Commercial building in Exeter, Devon, England

The Corn Exchange is a market hall and events venue in the Market Street, Exeter, Devon, England. It was designed by the city architect, Harold Rowe and completed in 1960.

==History==
The current building was commissioned to replace a structure known as the "Lower Market" which was bounded by Fore Street, Market Street, Guinea Street and Milk Street. (Note: There was also a structure known as the "Higher Market" in Queen Street.) The Lower Market was designed by Charles Fowler in the neoclassical style, built in ashlar stone and was officially opened on 9 December 1836. The principal rooms were a long colonnaded main hall which was used as a butchers' market and a room, above the main entrance in Guinea Street, which operated as a corn exchange. The Lower Market was badly damaged by German bombing in the Baedeker Blitz on 4 May 1942 during the Second World War and was consequently demolished in the late 1950s.

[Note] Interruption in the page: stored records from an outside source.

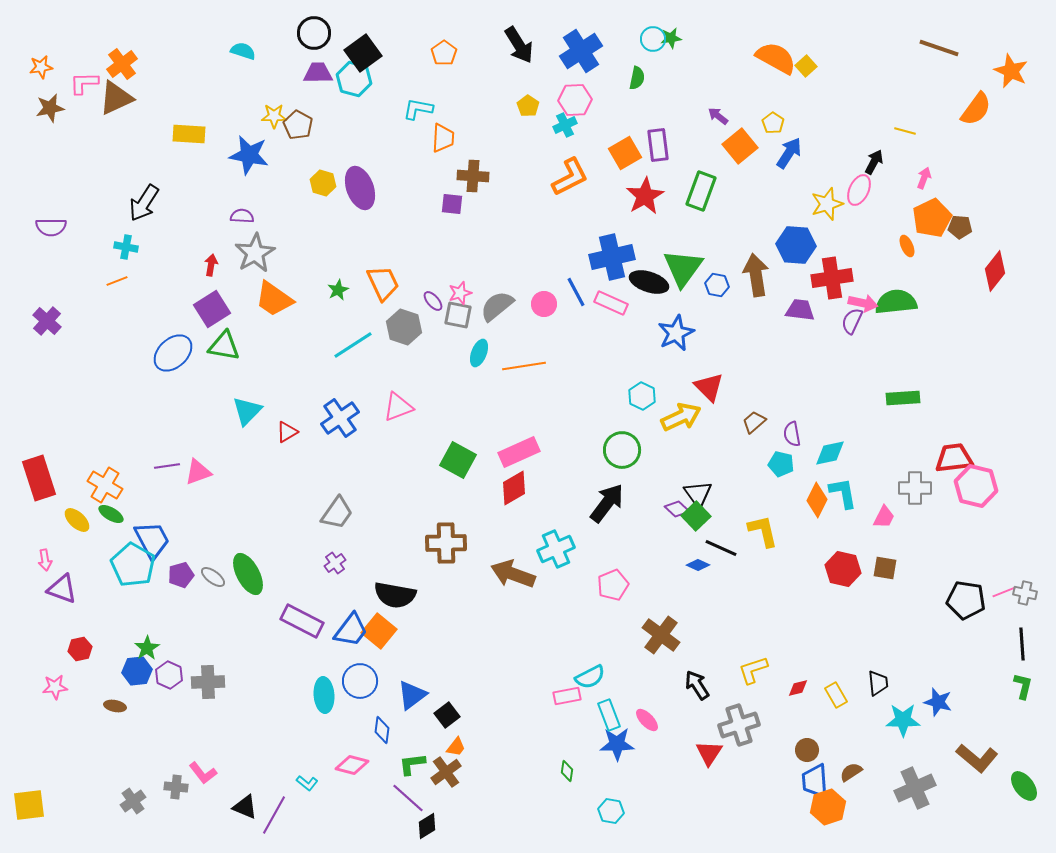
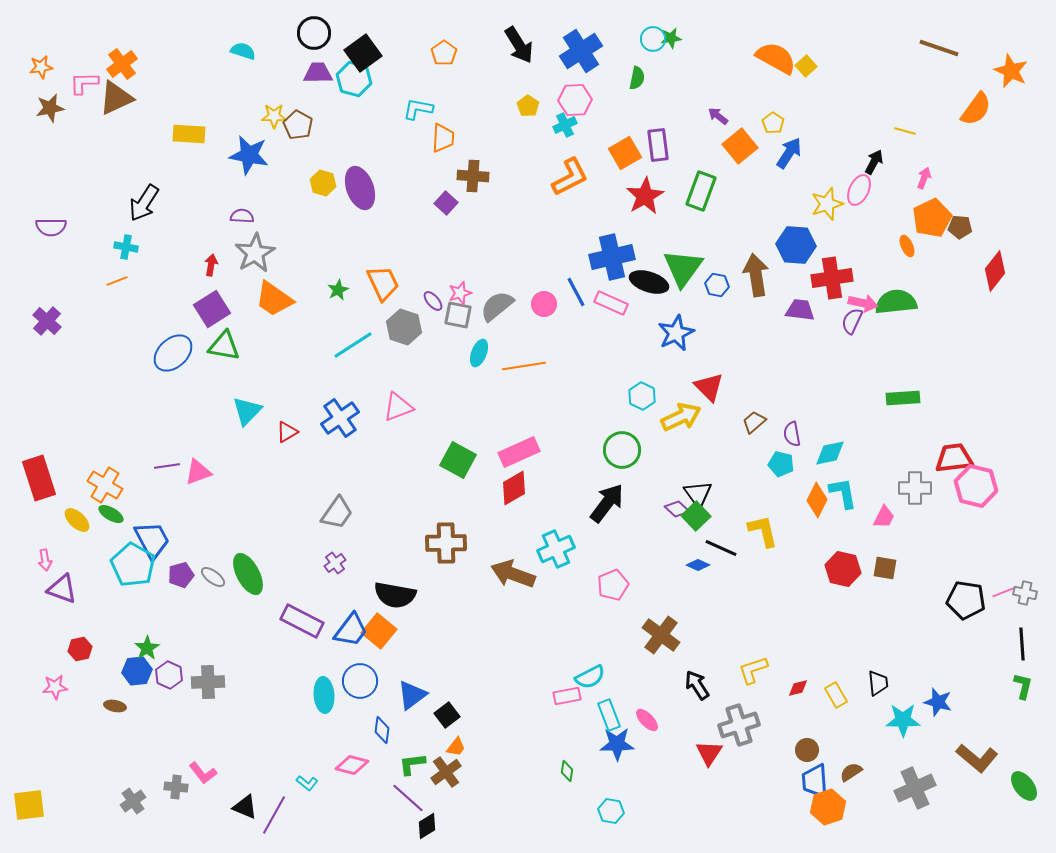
purple square at (452, 204): moved 6 px left, 1 px up; rotated 35 degrees clockwise
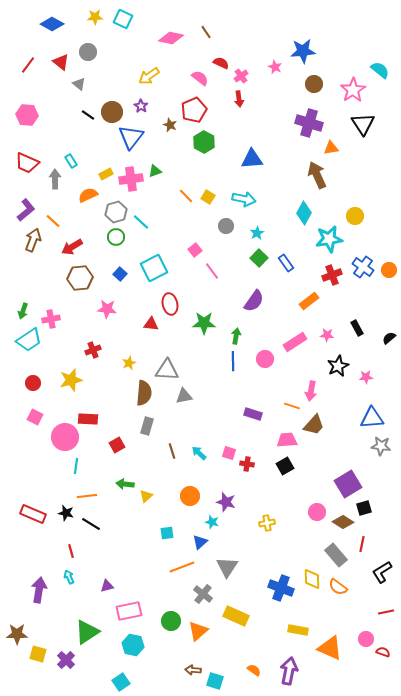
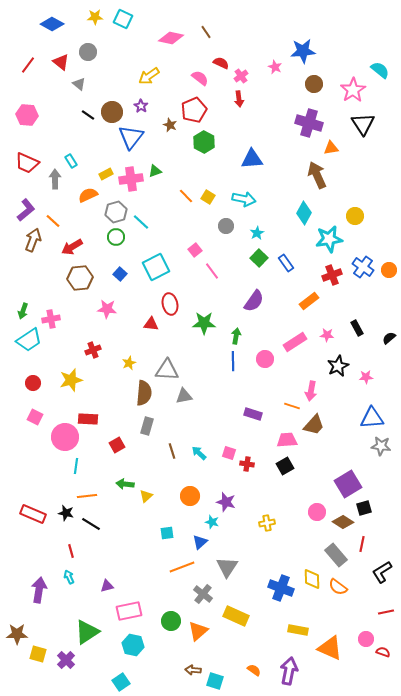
cyan square at (154, 268): moved 2 px right, 1 px up
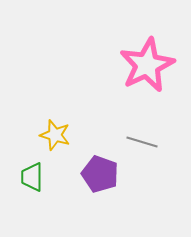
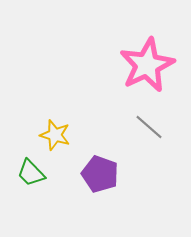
gray line: moved 7 px right, 15 px up; rotated 24 degrees clockwise
green trapezoid: moved 1 px left, 4 px up; rotated 44 degrees counterclockwise
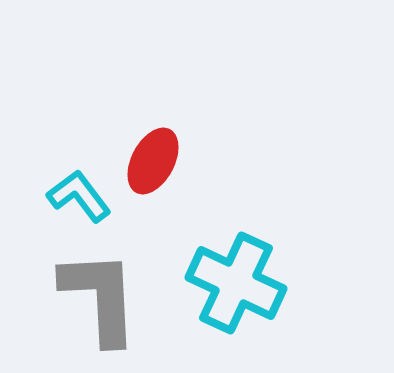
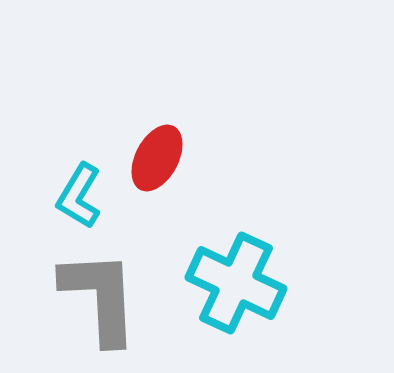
red ellipse: moved 4 px right, 3 px up
cyan L-shape: rotated 112 degrees counterclockwise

The new building was designed by the city architect, Harold Rowe, in the Modernist style, built in concrete and glass and was opened as "St George's Hall" in 1960. The design involved a main frontage in three sections facing onto Market Street. The central section featured a tall brick structure with diamond-shaped decoration, to which the city coat of arms was fixed at first floor level, flanked by full-height concrete pillars supporting a perforated beam. The three-storey side sections were faced with alternating bands of blue panelling and glass. Internally, the principal rooms were a market hall on the ground floor and an events venue on the first floor. The architectural historian, Nikolaus Pevsner, was unimpressed with the design and described it as "a rather tatty effort in a belated Festival of Britain spirit".

The events venue on the first floor was a popular venue in the 1970s and 1980s: performers included the rock band Thin Lizzy in February 1972, the rock band, New Model Army, in May 1985 and the pub rock band Dr. Feelgood in November 1989.

Following a refurbishment in 2007, the building was re-branded as the "Corn Exchange" recalling one of the uses of the earlier structure on the site. The works, which cost £1.8 million, involved improvements to the auditorium on the first floor as well as the conversion of the ground floor into a sustainable "food emporium". The auditorium has a capacity of 500, seated or standing. There are also two small meeting rooms.

In January 2020, Exeter City Council confirmed that it was considering making further improvements to the Corn Exchange as an alternative to a commissioning a completely new venue for major public events in the city. One of the episodes of the BBC New Comedy Award was held at the venue in 2022.